## Given instruction:
Change every occurrence of "scientific name" in the listing below to "species", and give all the lines again with nothing else altered.

## Extracted information:
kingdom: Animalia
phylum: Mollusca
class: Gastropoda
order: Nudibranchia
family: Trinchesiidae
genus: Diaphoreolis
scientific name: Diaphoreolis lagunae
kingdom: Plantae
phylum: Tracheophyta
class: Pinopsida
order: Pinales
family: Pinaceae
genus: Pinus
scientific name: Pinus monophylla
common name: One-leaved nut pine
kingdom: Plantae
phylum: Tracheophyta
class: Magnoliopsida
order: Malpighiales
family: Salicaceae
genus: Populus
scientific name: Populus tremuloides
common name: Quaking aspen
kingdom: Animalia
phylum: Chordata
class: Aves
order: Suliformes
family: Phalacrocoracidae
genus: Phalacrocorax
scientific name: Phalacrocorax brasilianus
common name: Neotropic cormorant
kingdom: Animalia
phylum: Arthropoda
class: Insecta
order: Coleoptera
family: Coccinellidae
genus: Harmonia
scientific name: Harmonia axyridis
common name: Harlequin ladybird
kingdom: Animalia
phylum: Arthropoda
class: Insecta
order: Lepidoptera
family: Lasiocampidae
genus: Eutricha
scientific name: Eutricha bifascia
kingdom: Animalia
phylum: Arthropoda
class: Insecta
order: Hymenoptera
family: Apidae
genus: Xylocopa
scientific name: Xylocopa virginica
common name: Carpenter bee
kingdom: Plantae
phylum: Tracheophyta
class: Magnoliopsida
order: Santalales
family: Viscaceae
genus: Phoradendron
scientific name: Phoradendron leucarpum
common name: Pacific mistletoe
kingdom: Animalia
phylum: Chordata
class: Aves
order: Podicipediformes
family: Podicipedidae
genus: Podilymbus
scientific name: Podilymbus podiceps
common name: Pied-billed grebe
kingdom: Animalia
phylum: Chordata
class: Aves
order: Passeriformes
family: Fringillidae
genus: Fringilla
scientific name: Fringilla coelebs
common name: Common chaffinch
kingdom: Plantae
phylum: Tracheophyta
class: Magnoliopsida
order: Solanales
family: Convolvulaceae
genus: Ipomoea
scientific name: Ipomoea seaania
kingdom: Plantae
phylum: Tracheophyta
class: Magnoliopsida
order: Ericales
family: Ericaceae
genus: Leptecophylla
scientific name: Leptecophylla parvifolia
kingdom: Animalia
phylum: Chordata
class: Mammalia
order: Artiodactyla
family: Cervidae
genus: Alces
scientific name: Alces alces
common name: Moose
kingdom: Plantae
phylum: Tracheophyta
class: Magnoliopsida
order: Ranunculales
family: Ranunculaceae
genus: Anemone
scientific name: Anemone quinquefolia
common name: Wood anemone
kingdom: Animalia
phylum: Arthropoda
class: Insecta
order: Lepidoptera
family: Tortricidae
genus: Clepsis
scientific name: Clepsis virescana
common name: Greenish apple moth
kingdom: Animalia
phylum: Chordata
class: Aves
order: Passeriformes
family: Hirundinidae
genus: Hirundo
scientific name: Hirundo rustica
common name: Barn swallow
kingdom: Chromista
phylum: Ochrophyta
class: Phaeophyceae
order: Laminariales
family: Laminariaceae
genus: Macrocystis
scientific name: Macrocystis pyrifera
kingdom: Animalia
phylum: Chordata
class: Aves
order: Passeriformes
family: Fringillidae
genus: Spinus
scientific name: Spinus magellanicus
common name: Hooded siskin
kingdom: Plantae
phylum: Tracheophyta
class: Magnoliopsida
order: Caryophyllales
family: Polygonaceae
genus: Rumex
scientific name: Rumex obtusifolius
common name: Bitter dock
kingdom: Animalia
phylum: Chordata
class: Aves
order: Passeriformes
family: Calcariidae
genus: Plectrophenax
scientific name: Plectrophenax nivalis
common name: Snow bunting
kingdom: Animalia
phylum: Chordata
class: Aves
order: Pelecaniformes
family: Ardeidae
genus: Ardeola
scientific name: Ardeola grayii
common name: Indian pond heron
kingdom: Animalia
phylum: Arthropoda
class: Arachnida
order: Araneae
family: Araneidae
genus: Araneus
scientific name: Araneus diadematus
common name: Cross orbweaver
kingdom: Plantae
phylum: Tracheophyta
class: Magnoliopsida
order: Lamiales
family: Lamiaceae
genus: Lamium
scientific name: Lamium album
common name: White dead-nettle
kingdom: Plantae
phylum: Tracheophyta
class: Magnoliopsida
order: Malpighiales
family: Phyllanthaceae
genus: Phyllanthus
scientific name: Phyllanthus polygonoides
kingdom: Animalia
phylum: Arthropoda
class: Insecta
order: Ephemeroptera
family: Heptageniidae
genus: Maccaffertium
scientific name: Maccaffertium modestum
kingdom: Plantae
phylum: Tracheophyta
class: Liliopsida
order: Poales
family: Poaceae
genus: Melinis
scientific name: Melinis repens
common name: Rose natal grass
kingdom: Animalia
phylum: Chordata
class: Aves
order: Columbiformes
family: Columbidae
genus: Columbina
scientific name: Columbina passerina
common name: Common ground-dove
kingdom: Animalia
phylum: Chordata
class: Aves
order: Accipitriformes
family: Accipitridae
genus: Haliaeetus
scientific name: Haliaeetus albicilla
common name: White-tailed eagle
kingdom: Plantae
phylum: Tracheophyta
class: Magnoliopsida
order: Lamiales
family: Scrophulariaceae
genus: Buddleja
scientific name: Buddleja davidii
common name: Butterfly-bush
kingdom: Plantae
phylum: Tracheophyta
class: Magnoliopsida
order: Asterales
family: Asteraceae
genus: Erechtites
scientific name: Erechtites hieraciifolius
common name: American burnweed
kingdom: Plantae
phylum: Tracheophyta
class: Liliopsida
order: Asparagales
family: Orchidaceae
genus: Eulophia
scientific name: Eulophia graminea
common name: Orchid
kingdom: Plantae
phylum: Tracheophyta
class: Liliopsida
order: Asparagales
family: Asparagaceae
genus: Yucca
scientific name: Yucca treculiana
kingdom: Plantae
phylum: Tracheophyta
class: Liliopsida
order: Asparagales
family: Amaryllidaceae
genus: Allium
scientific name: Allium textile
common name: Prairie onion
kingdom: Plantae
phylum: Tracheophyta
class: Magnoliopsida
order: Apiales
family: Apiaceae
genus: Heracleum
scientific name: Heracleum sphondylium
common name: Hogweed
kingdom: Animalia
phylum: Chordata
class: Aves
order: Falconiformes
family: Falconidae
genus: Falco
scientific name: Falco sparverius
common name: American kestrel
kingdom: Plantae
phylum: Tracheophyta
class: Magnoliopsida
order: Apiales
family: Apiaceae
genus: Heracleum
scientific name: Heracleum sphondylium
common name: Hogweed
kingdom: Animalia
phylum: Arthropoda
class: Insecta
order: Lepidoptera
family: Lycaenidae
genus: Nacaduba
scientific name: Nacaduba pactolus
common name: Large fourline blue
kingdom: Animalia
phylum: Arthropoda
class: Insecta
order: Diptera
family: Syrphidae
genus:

## Written response:
kingdom: Animalia
phylum: Mollusca
class: Gastropoda
order: Nudibranchia
family: Trinchesiidae
genus: Diaphoreolis
species: Diaphoreolis lagunae
kingdom: Plantae
phylum: Tracheophyta
class: Pinopsida
order: Pinales
family: Pinaceae
genus: Pinus
species: Pinus monophylla
common name: One-leaved nut pine
kingdom: Plantae
phylum: Tracheophyta
class: Magnoliopsida
order: Malpighiales
family: Salicaceae
genus: Populus
species: Populus tremuloides
common name: Quaking aspen
kingdom: Animalia
phylum: Chordata
class: Aves
order: Suliformes
family: Phalacrocoracidae
genus: Phalacrocorax
species: Phalacrocorax brasilianus
common name: Neotropic cormorant
kingdom: Animalia
phylum: Arthropoda
class: Insecta
order: Coleoptera
family: Coccinellidae
genus: Harmonia
species: Harmonia axyridis
common name: Harlequin ladybird
kingdom: Animalia
phylum: Arthropoda
class: Insecta
order: Lepidoptera
family: Lasiocampidae
genus: Eutricha
species: Eutricha bifascia
kingdom: Animalia
phylum: Arthropoda
class: Insecta
order: Hymenoptera
family: Apidae
genus: Xylocopa
species: Xylocopa virginica
common name: Carpenter bee
kingdom: Plantae
phylum: Tracheophyta
class: Magnoliopsida
order: Santalales
family: Viscaceae
genus: Phoradendron
species: Phoradendron leucarpum
common name: Pacific mistletoe
kingdom: Animalia
phylum: Chordata
class: Aves
order: Podicipediformes
family: Podicipedidae
genus: Podilymbus
species: Podilymbus podiceps
common name: Pied-billed grebe
kingdom: Animalia
phylum: Chordata
class: Aves
order: Passeriformes
family: Fringillidae
genus: Fringilla
species: Fringilla coelebs
common name: Common chaffinch
kingdom: Plantae
phylum: Tracheophyta
class: Magnoliopsida
order: Solanales
family: Convolvulaceae
genus: Ipomoea
species: Ipomoea seaania
kingdom: Plantae
phylum: Tracheophyta
class: Magnoliopsida
order: Ericales
family: Ericaceae
genus: Leptecophylla
species: Leptecophylla parvifolia
kingdom: Animalia
phylum: Chordata
class: Mammalia
order: Artiodactyla
family: Cervidae
genus: Alces
species: Alces alces
common name: Moose
kingdom: Plantae
phylum: Tracheophyta
class: Magnoliopsida
order: Ranunculales
family: Ranunculaceae
genus: Anemone
species: Anemone quinquefolia
common name: Wood anemone
kingdom: Animalia
phylum: Arthropoda
class: Insecta
order: Lepidoptera
family: Tortricidae
genus: Clepsis
species: Clepsis virescana
common name: Greenish apple moth
kingdom: Animalia
phylum: Chordata
class: Aves
order: Passeriformes
family: Hirundinidae
genus: Hirundo
species: Hirundo rustica
common name: Barn swallow
kingdom: Chromista
phylum: Ochrophyta
class: Phaeophyceae
order: Laminariales
family: Laminariaceae
genus: Macrocystis
species: Macrocystis pyrifera
kingdom: Animalia
phylum: Chordata
class: Aves
order: Passeriformes
family: Fringillidae
genus: Spinus
species: Spinus magellanicus
common name: Hooded siskin
kingdom: Plantae
phylum: Tracheophyta
class: Magnoliopsida
order: Caryophyllales
family: Polygonaceae
genus: Rumex
species: Rumex obtusifolius
common name: Bitter dock
kingdom: Animalia
phylum: Chordata
class: Aves
order: Passeriformes
family: Calcariidae
genus: Plectrophenax
species: Plectrophenax nivalis
common name: Snow bunting
kingdom: Animalia
phylum: Chordata
class: Aves
order: Pelecaniformes
family: Ardeidae
genus: Ardeola
species: Ardeola grayii
common name: Indian pond heron
kingdom: Animalia
phylum: Arthropoda
class: Arachnida
order: Araneae
family: Araneidae
genus: Araneus
species: Araneus diadematus
common name: Cross orbweaver
kingdom: Plantae
phylum: Tracheophyta
class: Magnoliopsida
order: Lamiales
family: Lamiaceae
genus: Lamium
species: Lamium album
common name: White dead-nettle
kingdom: Plantae
phylum: Tracheophyta
class: Magnoliopsida
order: Malpighiales
family: Phyllanthaceae
genus: Phyllanthus
species: Phyllanthus polygonoides
kingdom: Animalia
phylum: Arthropoda
class: Insecta
order: Ephemeroptera
family: Heptageniidae
genus: Maccaffertium
species: Maccaffertium modestum
kingdom: Plantae
phylum: Tracheophyta
class: Liliopsida
order: Poales
family: Poaceae
genus: Melinis
species: Melinis repens
common name: Rose natal grass
kingdom: Animalia
phylum: Chordata
class: Aves
order: Columbiformes
family: Columbidae
genus: Columbina
species: Columbina passerina
common name: Common ground-dove
kingdom: Animalia
phylum: Chordata
class: Aves
order: Accipitriformes
family: Accipitridae
genus: Haliaeetus
species: Haliaeetus albicilla
common name: White-tailed eagle
kingdom: Plantae
phylum: Tracheophyta
class: Magnoliopsida
order: Lamiales
family: Scrophulariaceae
genus: Buddleja
species: Buddleja davidii
common name: Butterfly-bush
kingdom: Plantae
phylum: Tracheophyta
class: Magnoliopsida
order: Asterales
family: Asteraceae
genus: Erechtites
species: Erechtites hieraciifolius
common name: American burnweed
kingdom: Plantae
phylum: Tracheophyta
class: Liliopsida
order: Asparagales
family: Orchidaceae
genus: Eulophia
species: Eulophia graminea
common name: Orchid
kingdom: Plantae
phylum: Tracheophyta
class: Liliopsida
order: Asparagales
family: Asparagaceae
genus: Yucca
species: Yucca treculiana
kingdom: Plantae
phylum: Tracheophyta
class: Liliopsida
order: Asparagales
family: Amaryllidaceae
genus: Allium
species: Allium textile
common name: Prairie onion
kingdom: Plantae
phylum: Tracheophyta
class: Magnoliopsida
order: Apiales
family: Apiaceae
genus: Heracleum
species: Heracleum sphondylium
common name: Hogweed
kingdom: Animalia
phylum: Chordata
class: Aves
order: Falconiformes
family: Falconidae
genus: Falco
species: Falco sparverius
common name: American kestrel
kingdom: Plantae
phylum: Tracheophyta
class: Magnoliopsida
order: Apiales
family: Apiaceae
genus: Heracleum
species: Heracleum sphondylium
common name: Hogweed
kingdom: Animalia
phylum: Arthropoda
class: Insecta
order: Lepidoptera
family: Lycaenidae
genus: Nacaduba
species: Nacaduba pactolus
common name: Large fourline blue
kingdom: Animalia
phylum: Arthropoda
class: Insecta
order: Diptera
family: Syrphidae
genus:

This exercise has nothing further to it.